Michel Foucault em A ordem do discurso, obra que marca a passagem do teórico da fase arqueológica para a genealógica, afirma que em “toda a sociedade a produção do discurso é controlada, selecionada, organizada e redistribuída, por certo número de procedimentos que têm por função conjurar seus poderes e perigos, dominar seu acontecimento aleatório e esquivar sua pesada e temível materialidade” (1997: p. 08). Assim, podemos compreender que os discursos sobre a Amazônia são marcados não apenas por vontades de verdade, mas também por um jogo de relações de poder.

Primeiro: o poder de registrar, como diz Frantz Fanon (1990: p.01), “The former had the Word, the others had the use of it"3 e podiam (podem) registrar de forma minuciosa, certas paisagens amazônicas, certos costumes e tradições, certas peculiaridades do sujeito amazônida. Registrar com palavras as terras, as árvores, os rios abundantes, o clima ameno e certas características do povo que habita(va) esta região do planeta. Segundo: estabelecer uma dicotomia de superioridade/inferioridade, liberdade/escravidão, racionalidade/bestialidade, salvação/perdição e assim, sucessivamente, operando sempre uma divisão em que o homem amazônida pertence ao segundo lado da moeda; o lado antropofágico, o incivilizado, o bugre, desprovido de qualquer característica humana que se assemelhe às do europeu.

Esse corte é operado pelo ponto de vista europeu, do branco, do “civilizado” e, não pelo sujeito que fora encoberto por seu “descobridor” – seu senhor dali adiante. Isso posicionando-nos pelo prisma do não-europeu, pois “o que vemos, diz Holquist apud Beth Braith, é governado pelo modo como vemos e este é determinado pelo lugar de onde vemos” (2001: p. 19). E visto desse modo, temos um olhar atravessado pelo discurso do não-europeu, pela história não-oficial da Amazônia, pelos acontecimentos não registrados oficialmente, contudo, vividos sob a opressão daquele que se julga um ser superior.

A rejeição/separação operada pelo discurso europeu condena o sujeito amazônida a todos os tipos de perdas. Da religião, da liberdade de expressão, de falar sua língua nativa e mais, de manifestar-se através de sua cultura, de adorar seu deus. E fora submetido a humilhações, diz Dussel (1993; p. 10), “onde um novo “deus” a ser idolatricamente adorado,... exigindo vítimas para a sua violência, e continua exigindo-as” até a atualidade. Desse modo, continua Dussel, “os europeus (particularmente os ingleses) se transformaram (...) nos ‘missionários da civilização’ em todo o mundo”, especialmente com os “povos bárbaros” (p. 36).
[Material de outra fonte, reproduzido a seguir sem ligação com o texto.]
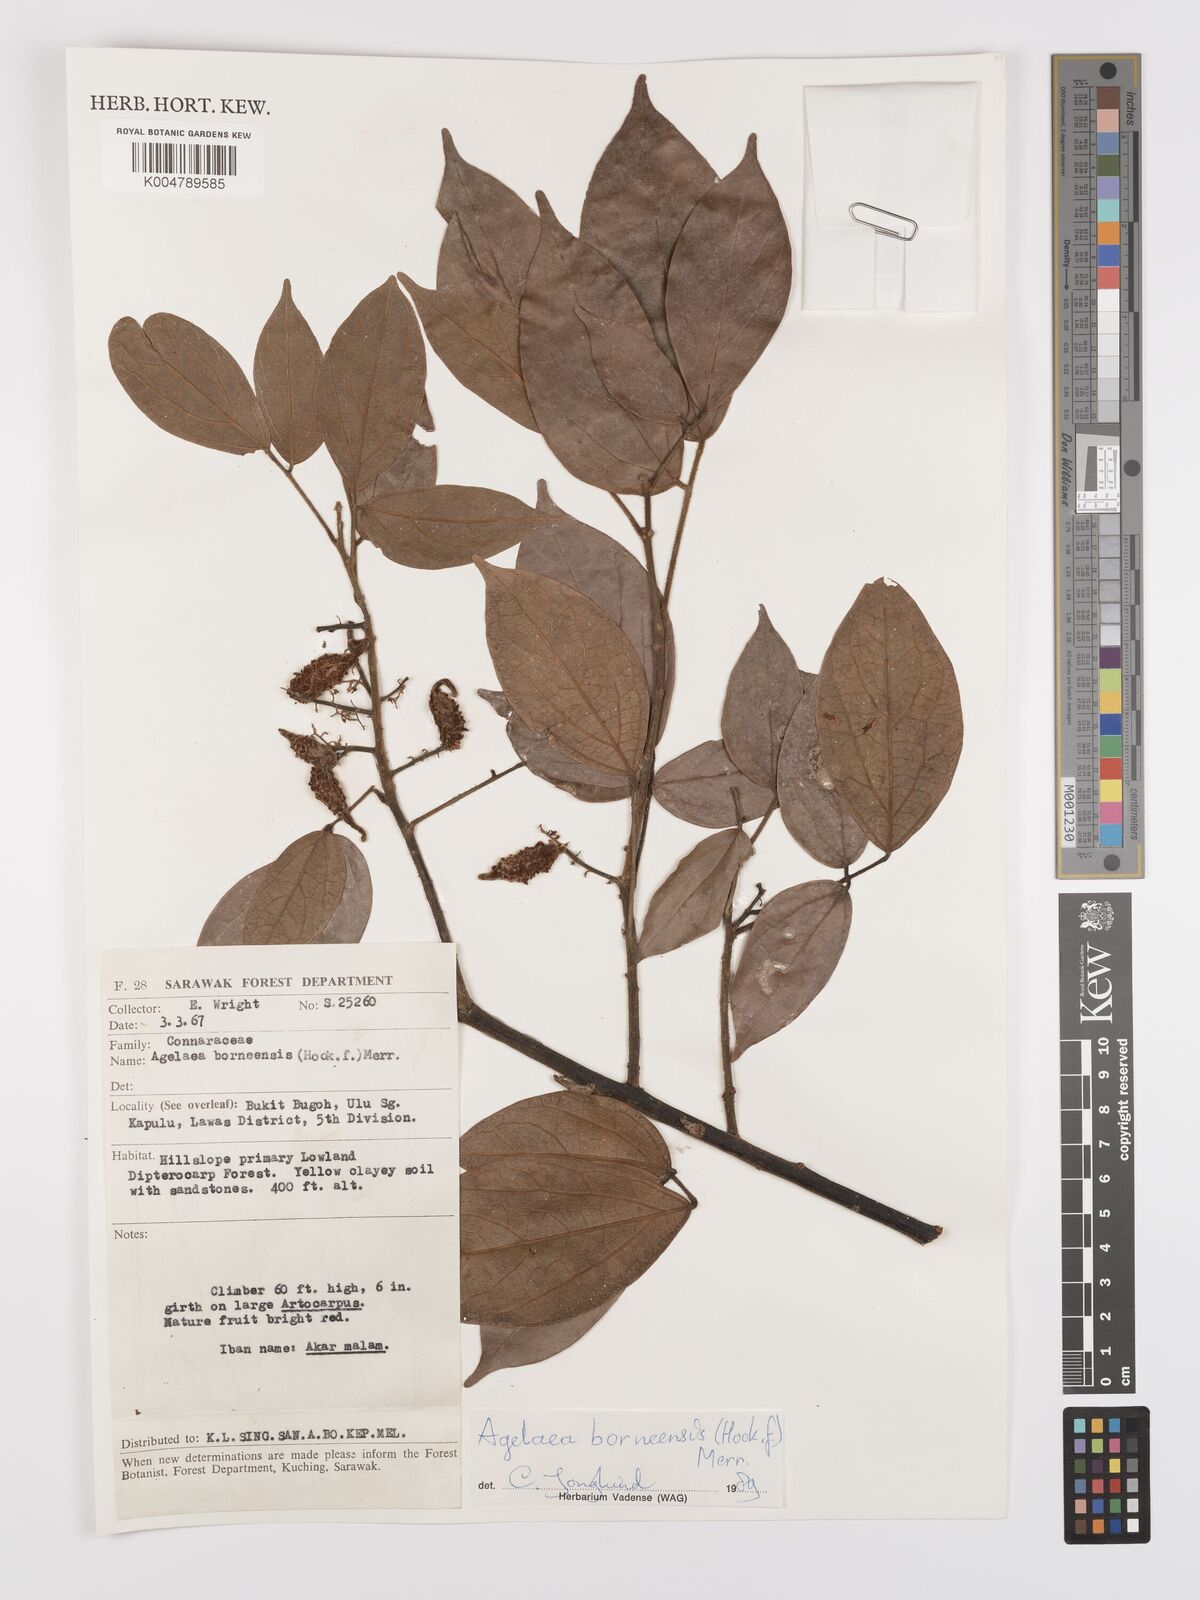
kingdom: Plantae
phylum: Tracheophyta
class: Magnoliopsida
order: Oxalidales
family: Connaraceae
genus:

Nós, os Outros do europeu, nós, sujeitos da Amazônia, vistos pelo ‘branco’ como seres bestiais, devido nossas formas de cerimônias religiosas, sacrifícios e ‘idolatrias’ não compreendidas ou não vistas, verdadeiramente, já que a realidade vista pelo europeu foi a única, talvez, possibilidade mental de que dispunha para ver. O seu modelo de ver o mundo era europeu, ‘branco’, portanto a formulação de seu modo de ver foi (é) determinada pelo que queria ver.

A descoberta e negação do outro pela Europa pode ser vista, também, como afirmação prática do “Eu-europeu”, porque foi posto como conquistador, como senhor, fundamentado em Deus, como diz Dussel: “O ‘EU’ cujo “senhorio” (o Senhor-deste-Mundo) estava fundamentado em Deus”. O conquistador participa igualmente desse “EU” (p. 49).

Essa regularidade nos enunciados, ou ainda nesses conjuntos de enunciados advindos de pensamento europeu é marcada pelo olhar conquistador, usurpador e opressor que não respeita, perdoa ou tolera o Outro, desrespeitando sua alteridade. A fundamentação de sua aventura - invenção, descoberta, invasão e usurpação - apóia-se em trechos de textos bíblicos, por exemplo, Marcos cap. 16: vers: 15-16 – “ E disse-lhes: ide por todo mundo e pregai o evangelho a toda criatura quem crer e for batizado será salvo; quem, porém, não crer será condenado”.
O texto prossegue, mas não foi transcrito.